The Best Way To Deal With A Breakup
I believe in love. I’m referencing unconditional love, not the kind that fades with the passing of years or weathers as life meanders. I believe in it because I have felt such love throughout my entire life. Albeit my life is a mere 25 years, still, I’ve been blessed with love. Romantic love, familial love, and friendly love alike have been abundant in my past and present. I’ve had to fight for some of it just like everyone else. I’ve had to let go of a lot of it just as you, dear reader, have let go of love. I have had many of the expected ups and downs and yet after having all these shared human experiences I still disagree with most when it comes to the subject of breakups.

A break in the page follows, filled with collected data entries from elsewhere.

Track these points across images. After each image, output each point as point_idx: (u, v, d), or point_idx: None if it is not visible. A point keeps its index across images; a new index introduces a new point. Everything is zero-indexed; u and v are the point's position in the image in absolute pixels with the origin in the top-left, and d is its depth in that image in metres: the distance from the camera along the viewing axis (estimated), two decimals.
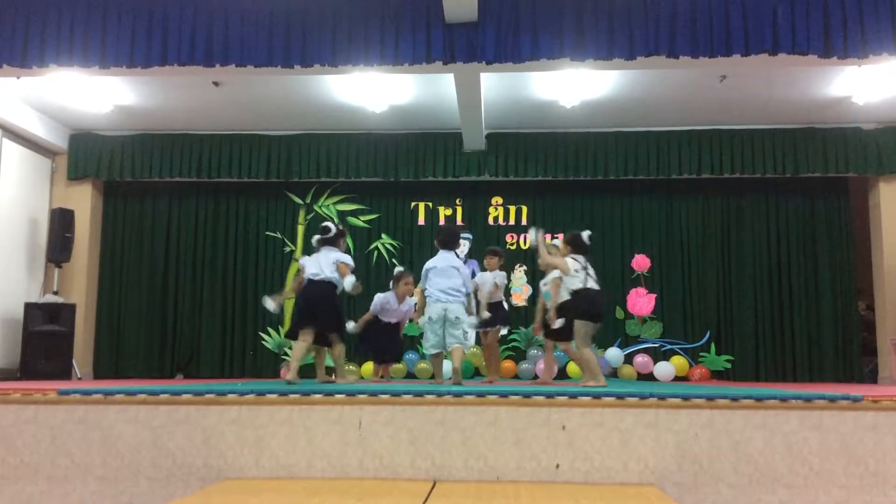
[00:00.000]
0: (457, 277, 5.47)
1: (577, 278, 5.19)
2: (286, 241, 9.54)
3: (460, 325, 5.38)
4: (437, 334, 5.38)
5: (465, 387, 4.56)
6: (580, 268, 5.26)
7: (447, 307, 5.39)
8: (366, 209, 9.52)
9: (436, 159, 8.96)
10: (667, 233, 9.33)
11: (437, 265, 5.51)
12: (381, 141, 9.04)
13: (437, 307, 5.41)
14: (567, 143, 8.94)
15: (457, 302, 5.42)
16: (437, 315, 5.40)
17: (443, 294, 5.42)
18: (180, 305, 9.36)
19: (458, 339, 5.36)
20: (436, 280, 5.46)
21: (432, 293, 5.46)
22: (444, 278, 5.46)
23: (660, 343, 9.02)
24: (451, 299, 5.41)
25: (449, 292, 5.43)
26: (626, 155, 8.86)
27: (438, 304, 5.40)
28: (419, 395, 3.77)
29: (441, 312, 5.39)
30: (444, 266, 5.50)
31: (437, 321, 5.38)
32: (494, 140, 9.01)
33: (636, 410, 3.61)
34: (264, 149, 9.04)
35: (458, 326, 5.37)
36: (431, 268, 5.54)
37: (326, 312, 5.36)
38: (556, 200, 9.44)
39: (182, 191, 9.55)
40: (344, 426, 3.64)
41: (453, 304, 5.40)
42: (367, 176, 9.05)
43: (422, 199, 9.44)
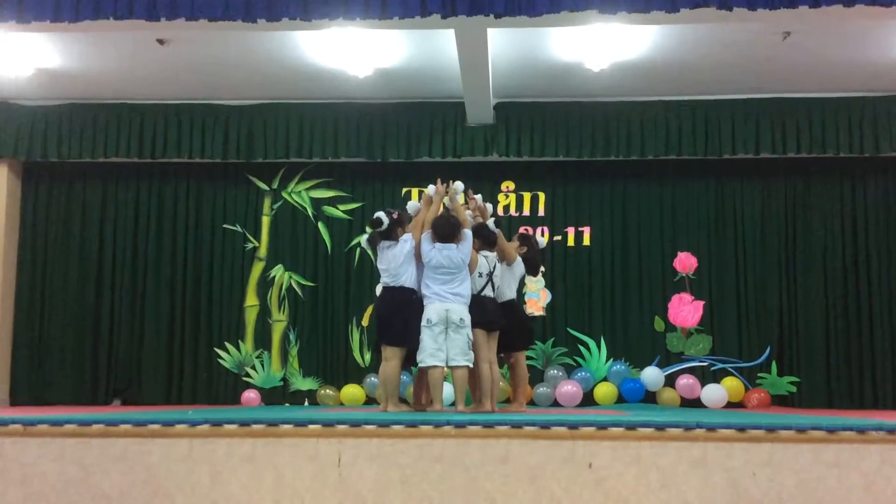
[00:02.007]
0: (460, 280, 5.60)
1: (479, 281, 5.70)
2: (248, 235, 9.57)
3: (464, 330, 5.52)
4: (436, 341, 5.48)
5: (469, 415, 4.58)
6: (486, 271, 5.73)
7: (449, 308, 5.52)
8: (346, 197, 9.55)
9: (432, 135, 8.98)
10: (717, 226, 9.34)
11: (437, 262, 5.61)
12: (365, 112, 9.03)
13: (438, 307, 5.53)
14: (594, 115, 8.96)
15: (460, 303, 5.59)
16: (437, 316, 5.51)
17: (446, 293, 5.57)
18: (117, 316, 9.41)
19: (461, 350, 5.48)
20: (436, 277, 5.60)
21: (431, 293, 5.59)
22: (445, 276, 5.60)
23: (709, 361, 9.04)
24: (453, 299, 5.56)
25: (452, 293, 5.57)
26: (668, 130, 8.88)
27: (439, 303, 5.54)
28: (412, 424, 3.81)
29: (442, 314, 5.51)
30: (446, 263, 5.60)
31: (438, 324, 5.49)
32: (505, 112, 9.01)
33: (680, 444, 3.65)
34: (221, 122, 9.06)
35: (462, 332, 5.50)
36: (432, 260, 5.63)
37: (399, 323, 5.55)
38: (581, 186, 9.48)
39: (120, 174, 9.56)
40: (320, 463, 3.67)
41: (456, 304, 5.56)
42: (347, 156, 9.08)
43: (416, 185, 9.40)
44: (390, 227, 5.75)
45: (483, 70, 7.65)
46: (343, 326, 9.32)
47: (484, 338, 5.72)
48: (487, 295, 5.81)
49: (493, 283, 5.83)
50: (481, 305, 5.72)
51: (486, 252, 5.91)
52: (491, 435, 3.71)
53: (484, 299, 5.78)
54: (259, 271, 9.51)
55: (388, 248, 5.73)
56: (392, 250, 5.70)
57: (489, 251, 5.93)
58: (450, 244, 5.63)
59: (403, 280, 5.66)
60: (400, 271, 5.66)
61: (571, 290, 9.28)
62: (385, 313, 5.70)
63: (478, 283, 5.77)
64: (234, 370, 9.33)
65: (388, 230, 5.75)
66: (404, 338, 5.61)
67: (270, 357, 9.35)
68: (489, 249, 5.94)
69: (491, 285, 5.82)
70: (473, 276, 5.73)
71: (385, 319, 5.69)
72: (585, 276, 9.30)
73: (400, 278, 5.67)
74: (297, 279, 9.45)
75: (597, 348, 9.18)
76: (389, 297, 5.70)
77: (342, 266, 9.39)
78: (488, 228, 5.92)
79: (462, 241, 5.69)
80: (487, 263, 5.85)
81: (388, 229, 5.75)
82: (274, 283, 9.47)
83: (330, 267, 9.44)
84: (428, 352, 5.50)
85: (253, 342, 9.39)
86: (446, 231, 5.69)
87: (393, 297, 5.68)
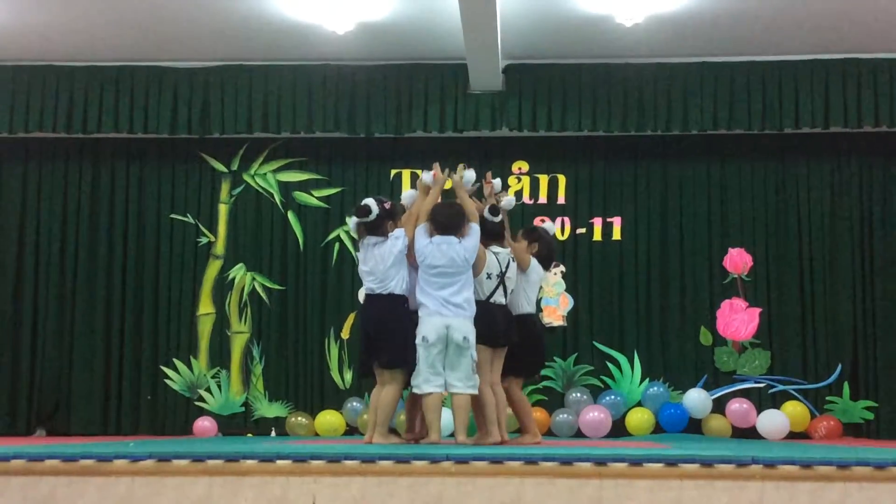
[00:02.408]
0: (462, 284, 5.58)
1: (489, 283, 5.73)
2: (201, 228, 9.63)
3: (468, 350, 5.50)
4: (434, 364, 5.50)
5: (473, 448, 4.66)
6: (496, 272, 5.72)
7: (451, 323, 5.49)
8: (322, 180, 9.61)
9: (428, 105, 9.01)
10: (777, 216, 9.37)
11: (433, 259, 5.59)
12: (345, 77, 9.06)
13: (437, 322, 5.51)
14: (626, 80, 8.97)
15: (464, 317, 5.55)
16: (435, 334, 5.50)
17: (444, 306, 5.53)
18: (41, 326, 9.44)
19: (465, 375, 5.49)
20: (432, 280, 5.56)
21: (428, 303, 5.57)
22: (445, 279, 5.55)
23: (766, 382, 9.11)
24: (456, 312, 5.53)
25: (453, 304, 5.54)
26: (716, 98, 8.89)
27: (437, 317, 5.51)
28: (403, 460, 3.82)
29: (442, 331, 5.49)
30: (444, 262, 5.58)
31: (436, 343, 5.49)
32: (516, 76, 9.03)
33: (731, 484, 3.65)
34: (169, 89, 9.08)
35: (465, 353, 5.49)
36: (427, 258, 5.61)
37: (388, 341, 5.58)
38: (610, 167, 9.51)
39: (44, 153, 9.59)
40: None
41: (459, 318, 5.52)
42: (323, 130, 9.12)
43: (406, 166, 9.49)
44: (379, 220, 5.72)
45: (490, 25, 7.67)
46: (318, 340, 9.38)
47: (488, 355, 5.71)
48: (497, 302, 5.78)
49: (504, 287, 5.81)
50: (489, 315, 5.70)
51: (496, 248, 5.86)
52: (500, 472, 3.72)
53: (492, 307, 5.76)
54: (215, 272, 9.57)
55: (374, 246, 5.71)
56: (380, 248, 5.69)
57: (499, 246, 5.89)
58: (450, 237, 5.62)
59: (393, 286, 5.67)
60: (389, 274, 5.66)
61: (598, 295, 9.33)
62: (374, 328, 5.68)
63: (486, 286, 5.75)
64: (185, 393, 9.39)
65: (376, 222, 5.71)
66: (405, 357, 5.61)
67: (229, 377, 9.41)
68: (498, 243, 5.89)
69: (503, 290, 5.80)
70: (480, 277, 5.72)
71: (375, 336, 5.67)
72: (615, 278, 9.34)
73: (388, 283, 5.67)
74: (261, 281, 9.51)
75: (629, 366, 9.25)
76: (377, 307, 5.69)
77: (317, 265, 9.43)
78: (485, 219, 5.84)
79: (467, 235, 5.67)
80: (498, 262, 5.81)
81: (376, 221, 5.71)
82: (234, 286, 9.52)
83: (302, 266, 9.50)
84: (423, 376, 5.52)
85: (208, 359, 9.45)
86: (448, 220, 5.66)
87: (382, 307, 5.67)
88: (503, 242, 5.91)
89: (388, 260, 5.63)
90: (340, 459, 3.84)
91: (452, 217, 5.67)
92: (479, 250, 5.67)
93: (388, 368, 5.62)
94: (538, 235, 6.31)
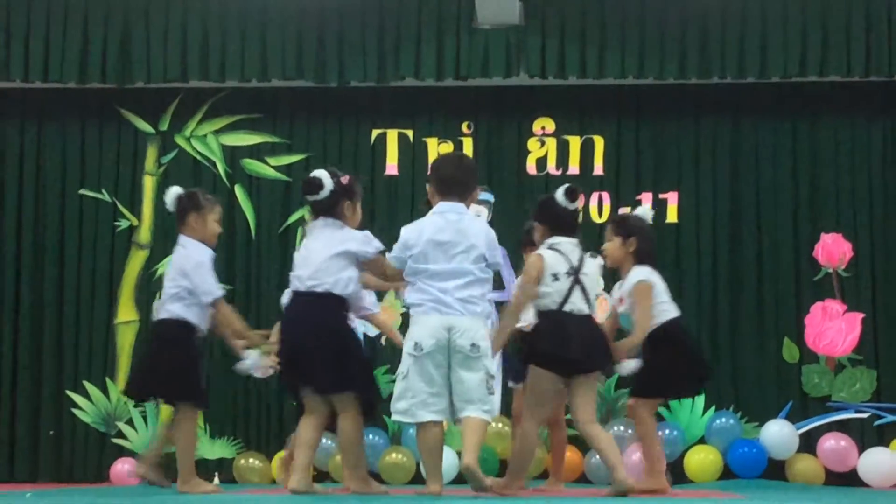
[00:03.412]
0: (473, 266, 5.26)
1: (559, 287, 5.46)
2: (120, 207, 9.12)
3: (480, 363, 5.19)
4: (430, 382, 5.18)
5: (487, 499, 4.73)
6: (565, 269, 5.46)
7: (453, 324, 5.13)
8: (281, 144, 9.14)
9: (421, 45, 8.60)
10: (886, 191, 8.84)
11: (433, 234, 5.29)
12: (310, 6, 8.64)
13: (434, 323, 5.16)
14: (685, 9, 8.50)
15: (474, 315, 5.21)
16: (432, 339, 5.16)
17: (446, 297, 5.18)
18: None
19: (478, 395, 5.17)
20: (429, 268, 5.25)
21: (421, 296, 5.25)
22: (450, 264, 5.25)
23: (871, 411, 8.54)
24: (462, 309, 5.19)
25: (459, 298, 5.20)
26: (805, 36, 8.38)
27: (436, 316, 5.16)
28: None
29: (442, 335, 5.15)
30: (449, 236, 5.27)
31: (435, 351, 5.16)
32: (540, 4, 8.59)
33: None
34: (76, 25, 8.60)
35: (477, 367, 5.17)
36: (418, 246, 5.30)
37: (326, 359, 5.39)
38: (663, 128, 9.04)
39: None
40: None
41: (467, 318, 5.17)
42: (282, 78, 8.72)
43: (392, 125, 9.12)
44: (333, 198, 5.50)
45: None
46: None
47: (551, 386, 5.45)
48: (574, 311, 5.42)
49: (584, 289, 5.46)
50: (559, 328, 5.39)
51: (558, 238, 5.53)
52: None
53: (565, 318, 5.41)
54: (139, 266, 8.99)
55: (322, 230, 5.50)
56: (330, 233, 5.48)
57: (567, 236, 5.56)
58: (458, 204, 5.32)
59: (333, 285, 5.38)
60: (331, 268, 5.36)
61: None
62: (306, 339, 5.40)
63: (554, 290, 5.41)
64: (100, 427, 8.81)
65: (329, 202, 5.49)
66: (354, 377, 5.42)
67: (158, 406, 8.51)
68: (567, 234, 5.58)
69: (581, 293, 5.44)
70: (545, 280, 5.43)
71: (311, 349, 5.38)
72: (670, 273, 8.19)
73: (326, 279, 5.39)
74: None
75: None
76: (312, 310, 5.41)
77: (274, 257, 8.97)
78: (557, 203, 5.60)
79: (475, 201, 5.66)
80: (567, 258, 5.46)
81: (329, 200, 5.49)
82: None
83: (254, 258, 9.12)
84: (418, 398, 5.15)
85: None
86: (456, 175, 5.41)
87: (319, 309, 5.40)
88: (573, 234, 5.66)
89: (334, 250, 5.44)
90: None
91: (462, 172, 5.46)
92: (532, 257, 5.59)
93: (336, 393, 5.40)
94: (633, 227, 6.17)
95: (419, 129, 9.03)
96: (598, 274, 6.60)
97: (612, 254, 6.07)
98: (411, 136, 9.02)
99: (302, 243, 5.78)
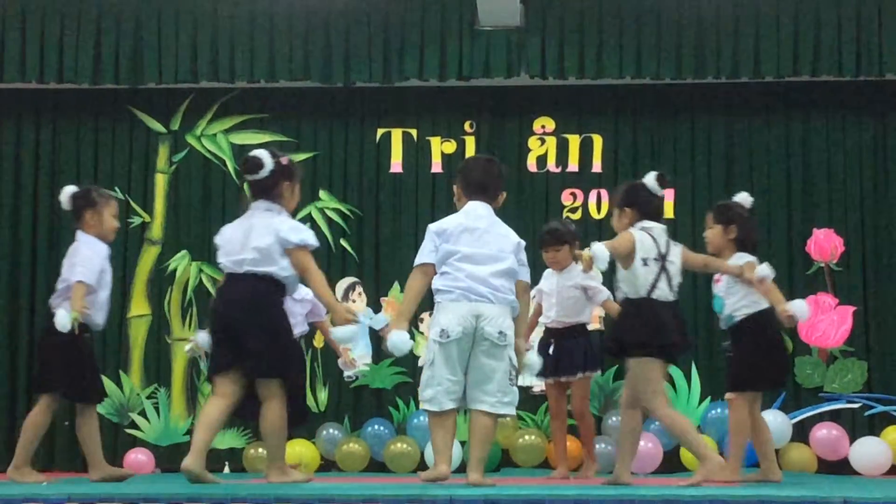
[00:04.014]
0: (505, 254, 5.23)
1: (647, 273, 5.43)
2: (133, 204, 9.19)
3: (505, 353, 5.16)
4: (454, 371, 5.16)
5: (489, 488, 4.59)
6: (654, 254, 5.45)
7: (482, 311, 5.09)
8: (288, 143, 9.09)
9: (424, 46, 8.68)
10: (876, 186, 8.91)
11: (465, 223, 5.27)
12: (317, 10, 8.72)
13: (463, 311, 5.12)
14: (681, 11, 8.58)
15: (502, 303, 5.18)
16: (459, 328, 5.13)
17: (476, 285, 5.14)
18: None
19: (498, 388, 5.16)
20: (462, 250, 5.23)
21: (454, 279, 5.19)
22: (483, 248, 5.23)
23: (862, 401, 8.61)
24: (491, 297, 5.15)
25: (489, 284, 5.16)
26: (796, 37, 8.47)
27: (465, 304, 5.12)
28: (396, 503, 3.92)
29: (469, 323, 5.11)
30: (481, 229, 5.26)
31: (461, 340, 5.14)
32: (540, 7, 8.68)
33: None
34: (90, 28, 8.67)
35: (502, 356, 5.15)
36: (449, 230, 5.29)
37: (257, 338, 5.28)
38: (659, 126, 9.12)
39: None
40: None
41: (496, 306, 5.14)
42: (290, 79, 8.79)
43: (397, 124, 9.18)
44: (273, 178, 5.42)
45: None
46: None
47: (663, 369, 5.49)
48: (660, 297, 5.41)
49: (668, 276, 5.45)
50: (653, 315, 5.39)
51: (648, 223, 5.52)
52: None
53: (655, 305, 5.40)
54: (151, 262, 9.11)
55: (261, 213, 5.41)
56: (269, 218, 5.39)
57: (653, 221, 5.56)
58: (486, 203, 5.36)
59: (274, 268, 5.31)
60: (272, 251, 5.29)
61: None
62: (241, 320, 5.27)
63: (642, 276, 5.39)
64: (113, 418, 8.87)
65: (268, 182, 5.42)
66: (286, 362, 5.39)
67: (170, 397, 8.94)
68: (655, 219, 5.59)
69: (666, 280, 5.44)
70: (634, 265, 5.38)
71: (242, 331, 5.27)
72: None
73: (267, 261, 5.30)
74: (211, 273, 9.00)
75: (685, 381, 8.73)
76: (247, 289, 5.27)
77: None
78: (647, 189, 5.60)
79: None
80: (656, 244, 5.45)
81: (268, 180, 5.41)
82: (175, 280, 9.12)
83: None
84: (444, 387, 5.12)
85: (142, 374, 9.07)
86: (484, 178, 5.40)
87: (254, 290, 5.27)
88: (660, 219, 5.69)
89: (274, 236, 5.34)
90: (314, 502, 3.90)
91: (489, 176, 5.44)
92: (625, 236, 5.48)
93: (265, 377, 5.30)
94: (734, 214, 6.20)
95: (423, 129, 9.14)
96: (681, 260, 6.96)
97: (712, 241, 6.08)
98: (415, 135, 9.13)
99: (236, 224, 5.58)
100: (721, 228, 6.11)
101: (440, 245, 5.28)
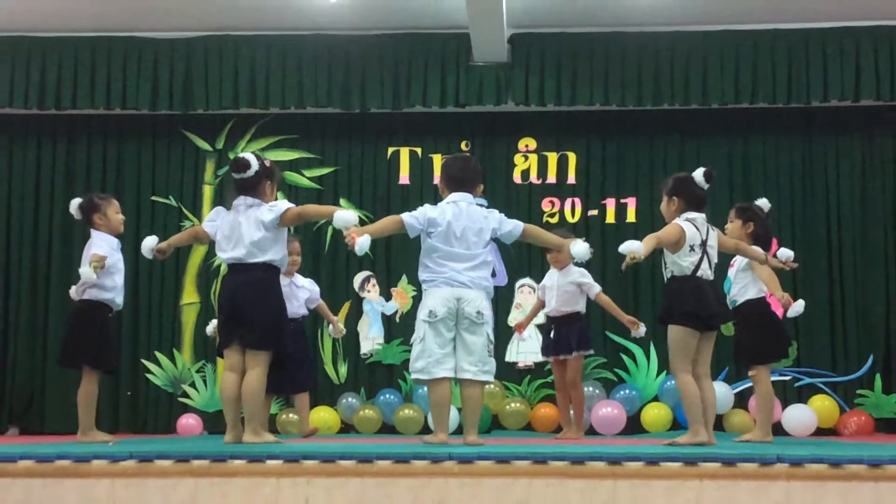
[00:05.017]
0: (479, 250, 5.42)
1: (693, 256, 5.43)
2: (184, 211, 9.67)
3: (483, 329, 5.39)
4: (443, 344, 5.35)
5: (481, 447, 4.62)
6: (698, 241, 5.47)
7: (462, 295, 5.34)
8: (314, 159, 9.70)
9: (428, 78, 9.10)
10: (804, 196, 9.42)
11: (453, 220, 5.39)
12: (338, 47, 9.13)
13: (446, 294, 5.36)
14: (641, 49, 9.02)
15: (479, 288, 5.41)
16: (444, 308, 5.34)
17: (457, 275, 5.36)
18: (13, 316, 9.49)
19: (479, 357, 5.36)
20: (450, 250, 5.40)
21: (437, 272, 5.40)
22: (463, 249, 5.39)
23: (792, 375, 9.08)
24: (469, 283, 5.37)
25: (466, 276, 5.37)
26: (738, 69, 8.92)
27: (447, 289, 5.36)
28: (403, 459, 3.83)
29: (451, 304, 5.34)
30: (464, 223, 5.40)
31: (446, 318, 5.34)
32: (523, 46, 9.11)
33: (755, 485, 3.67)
34: (148, 62, 9.11)
35: (481, 332, 5.38)
36: (441, 220, 5.41)
37: (252, 316, 5.36)
38: (624, 144, 9.58)
39: (14, 130, 9.62)
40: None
41: (473, 290, 5.37)
42: (315, 105, 9.20)
43: (405, 143, 9.61)
44: (257, 178, 5.45)
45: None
46: (310, 331, 9.15)
47: (694, 341, 5.42)
48: (703, 276, 5.45)
49: (709, 258, 5.52)
50: (698, 291, 5.41)
51: (692, 214, 5.53)
52: (506, 473, 3.73)
53: (701, 283, 5.44)
54: (200, 258, 9.58)
55: (245, 210, 5.40)
56: (253, 213, 5.38)
57: (696, 211, 5.56)
58: (467, 194, 5.49)
59: (268, 256, 5.37)
60: (263, 244, 5.35)
61: (611, 281, 9.09)
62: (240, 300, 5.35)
63: (688, 260, 5.43)
64: (168, 388, 9.40)
65: (253, 181, 5.44)
66: (276, 336, 5.41)
67: (215, 371, 9.32)
68: (700, 210, 5.58)
69: (707, 262, 5.50)
70: (682, 251, 5.42)
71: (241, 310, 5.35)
72: None
73: (259, 254, 5.36)
74: None
75: (645, 358, 9.24)
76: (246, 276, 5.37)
77: (308, 251, 9.28)
78: (695, 183, 5.55)
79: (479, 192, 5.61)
80: (700, 231, 5.49)
81: (253, 179, 5.43)
82: (219, 273, 9.41)
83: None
84: (434, 357, 5.29)
85: (192, 352, 9.49)
86: (462, 174, 5.54)
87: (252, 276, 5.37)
88: (704, 210, 5.63)
89: (261, 227, 5.34)
90: (335, 459, 3.84)
91: (466, 170, 5.59)
92: (673, 228, 5.46)
93: (256, 349, 5.33)
94: (753, 213, 6.38)
95: (426, 147, 9.58)
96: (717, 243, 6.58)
97: (732, 233, 6.17)
98: (420, 152, 9.59)
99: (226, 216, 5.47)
100: (741, 223, 6.33)
101: (425, 226, 5.36)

Sure everyone has his or her way of getting over someone after a breakup. Some people work on their bodies, some dive into a new hobby, some hide in the dark until they feel strong enough to move forward with their lives. This is usually a slow and arduous process, but no matter what, you have to get over your love right? It is my belief that if you love someone unconditionally, this is an impossible feat. I lose most people here, so let me pose this question: Would you expect a person to stop loving someone after they die? We’re never told to get over our lover or our mother dying, so why are we expected to stop loving someone after a breakup? There’s a reason it feels as if someone has died half the time!
Love transforms from one form to another. After you breakup with someone the goal shouldn’t be to get over or forget him or her, it should be to understand the new type of love you have for that person. Maybe you were hurt, betrayed, or even forsaken, but there is still the undeniable power of love connecting both of you. Forget your anger and resentment because it isn’t serving you, love and forgiveness walk hand in hand.
Is embracing love the easiest way to survive a breakup? I like to think so. We need to get over the notion of forgetting about someone entirely. It makes no sense! Instead, it’s important we recognize love for what it truly is and move forward with our lives, carrying that love some place in your heart forever because it makes you a better person. It won’t hold you back; only the ego will do that. If you find you can’t get on with your life, chances are it’s your ego or insecurities being inflamed by perceived failures and rejection: both inevitable parts of life. There is no weakness in having love for someone after years have passed; it shows great strength and capacity. So, the next time you find yourself nursing a broken heart, your own or a friend’s, consider that the soul is love. The soul is eternal, love is eternal, energy cannot be destroyed; only transformed—why try and go against your own nature? Treasure love and its pain, don’t ever try to forget it.